- Moyer Township, Minnesota Location within the state of Minnesota Moyer Township, Minnesota Moyer Township, Minnesota (the United States)
- Coordinates: 45°17′24″N 95°55′21″W﻿ / ﻿45.29000°N 95.92250°W
- Country: United States
- State: Minnesota
- County: Swift

Area
- • Total: 34.8 sq mi (90.1 km^{2})
- • Land: 34.8 sq mi (90.1 km^{2})
- • Water: 0 sq mi (0.0 km^{2})
- Elevation: 1,060 ft (323 m)

Population (2000)
- • Total: 125
- • Density: 3.6/sq mi (1.4/km^{2})
- Time zone: UTC-6 (Central (CST))
- • Summer (DST): UTC-5 (CDT)
- FIPS code: 27-44674
- GNIS feature ID: 0665059

= Moyer Township, Swift County, Minnesota =

Moyer Township is a township in Swift County, Minnesota, United States. The population was 125 at the 2000 census.

Moyer Township was organized in 1879, and named for William Moyer, a pioneer settler.

==Geography==
According to the United States Census Bureau, the township has a total area of 34.8 square miles (90.1 km^{2}), of which 34.8 square miles (90.1 km^{2}) is land and 0.03% is water.

==Demographics==
As of the census of 2000, there were 125 people, 46 households, and 37 families residing in the township. The population density was 3.6 people per square mile (1.4/km^{2}). There were 53 housing units at an average density of 1.5/sq mi (0.6/km^{2}). The racial makeup of the township was 94.40% White, 4.00% Asian, 0.80% from other races, and 0.80% from two or more races. Hispanic or Latino of any race were 0.80% of the population.

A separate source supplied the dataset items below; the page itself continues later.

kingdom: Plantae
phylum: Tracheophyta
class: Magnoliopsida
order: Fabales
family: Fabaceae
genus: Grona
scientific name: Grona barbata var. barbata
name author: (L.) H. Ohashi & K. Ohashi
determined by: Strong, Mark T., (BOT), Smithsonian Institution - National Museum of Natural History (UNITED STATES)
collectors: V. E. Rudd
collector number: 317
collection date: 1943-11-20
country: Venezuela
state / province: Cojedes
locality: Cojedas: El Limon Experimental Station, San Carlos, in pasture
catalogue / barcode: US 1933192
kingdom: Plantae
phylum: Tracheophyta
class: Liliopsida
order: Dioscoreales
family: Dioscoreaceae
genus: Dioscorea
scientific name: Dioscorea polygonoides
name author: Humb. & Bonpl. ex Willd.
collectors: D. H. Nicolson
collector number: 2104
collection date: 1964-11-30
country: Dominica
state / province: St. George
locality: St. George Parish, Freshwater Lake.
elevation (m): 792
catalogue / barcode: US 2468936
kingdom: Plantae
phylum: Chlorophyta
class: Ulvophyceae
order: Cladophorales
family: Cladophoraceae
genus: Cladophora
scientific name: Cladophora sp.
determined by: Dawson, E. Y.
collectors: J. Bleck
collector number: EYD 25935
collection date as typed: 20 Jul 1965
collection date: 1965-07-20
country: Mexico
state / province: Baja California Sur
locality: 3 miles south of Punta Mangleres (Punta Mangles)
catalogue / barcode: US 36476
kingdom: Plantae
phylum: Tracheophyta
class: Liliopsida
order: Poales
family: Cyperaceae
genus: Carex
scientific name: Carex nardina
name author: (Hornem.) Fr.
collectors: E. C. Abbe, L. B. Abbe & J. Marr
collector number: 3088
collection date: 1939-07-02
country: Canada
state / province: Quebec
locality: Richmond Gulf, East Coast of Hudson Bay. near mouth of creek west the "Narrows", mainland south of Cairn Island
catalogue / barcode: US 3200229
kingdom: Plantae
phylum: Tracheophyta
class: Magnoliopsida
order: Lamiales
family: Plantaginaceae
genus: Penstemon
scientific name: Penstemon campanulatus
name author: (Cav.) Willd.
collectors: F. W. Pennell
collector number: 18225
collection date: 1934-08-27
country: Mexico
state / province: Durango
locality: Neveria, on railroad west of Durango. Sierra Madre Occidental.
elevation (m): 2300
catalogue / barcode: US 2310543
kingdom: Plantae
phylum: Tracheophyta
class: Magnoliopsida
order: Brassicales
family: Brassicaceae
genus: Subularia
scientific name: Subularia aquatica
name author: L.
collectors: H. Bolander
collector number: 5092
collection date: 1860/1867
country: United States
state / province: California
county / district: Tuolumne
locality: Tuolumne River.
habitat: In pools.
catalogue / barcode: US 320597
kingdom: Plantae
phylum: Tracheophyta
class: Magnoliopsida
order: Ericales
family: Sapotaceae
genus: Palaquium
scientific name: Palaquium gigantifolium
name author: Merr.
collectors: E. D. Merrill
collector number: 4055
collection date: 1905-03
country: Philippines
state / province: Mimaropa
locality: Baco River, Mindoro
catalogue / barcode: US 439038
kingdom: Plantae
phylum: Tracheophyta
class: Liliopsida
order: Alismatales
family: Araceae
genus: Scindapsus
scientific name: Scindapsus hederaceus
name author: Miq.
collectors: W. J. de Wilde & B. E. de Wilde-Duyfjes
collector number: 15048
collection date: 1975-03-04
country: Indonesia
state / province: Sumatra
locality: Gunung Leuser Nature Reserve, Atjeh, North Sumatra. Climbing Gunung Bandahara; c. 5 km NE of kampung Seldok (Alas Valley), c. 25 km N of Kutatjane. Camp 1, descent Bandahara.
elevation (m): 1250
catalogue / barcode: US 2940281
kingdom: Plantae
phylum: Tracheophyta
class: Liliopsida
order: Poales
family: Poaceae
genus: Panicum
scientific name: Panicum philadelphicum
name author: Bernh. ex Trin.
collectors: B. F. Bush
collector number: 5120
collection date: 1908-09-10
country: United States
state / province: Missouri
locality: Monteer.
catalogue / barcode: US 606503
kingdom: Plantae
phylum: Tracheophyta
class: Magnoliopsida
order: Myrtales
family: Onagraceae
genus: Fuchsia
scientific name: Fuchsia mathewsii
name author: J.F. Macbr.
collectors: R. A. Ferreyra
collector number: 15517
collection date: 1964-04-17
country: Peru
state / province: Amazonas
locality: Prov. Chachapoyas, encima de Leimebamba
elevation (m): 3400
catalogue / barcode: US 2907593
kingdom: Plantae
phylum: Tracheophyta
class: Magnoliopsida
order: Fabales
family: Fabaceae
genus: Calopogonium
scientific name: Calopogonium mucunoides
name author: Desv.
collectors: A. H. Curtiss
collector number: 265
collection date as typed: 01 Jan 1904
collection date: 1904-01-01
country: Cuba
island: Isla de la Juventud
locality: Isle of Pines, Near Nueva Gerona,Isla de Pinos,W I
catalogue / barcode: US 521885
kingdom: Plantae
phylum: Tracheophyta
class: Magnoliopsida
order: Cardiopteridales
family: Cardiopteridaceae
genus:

There were 46 households, out of which 32.6% had children under the age of 18 living with them, 71.7% were married couples living together, 8.7% had a female householder with no husband present, and 17.4% were non-families. 17.4% of all households were made up of individuals, and 4.3% had someone living alone who was 65 years of age or older. The average household size was 2.72 and the average family size was 3.05.

In the township the population was spread out, with 27.2% under the age of 18, 3.2% from 18 to 24, 28.8% from 25 to 44, 23.2% from 45 to 64, and 17.6% who were 65 years of age or older. The median age was 40 years. For every 100 females, there were 108.3 males. For every 100 females age 18 and over, there were 116.7 males.

The median income for a household in the township was $41,250, and the median income for a family was $43,125. Males had a median income of $25,625 versus $20,833 for females. The per capita income for the township was $16,497. There were 11.4% of families and 7.3% of the population living below the poverty line, including no under eighteens and 16.0% of those over 64.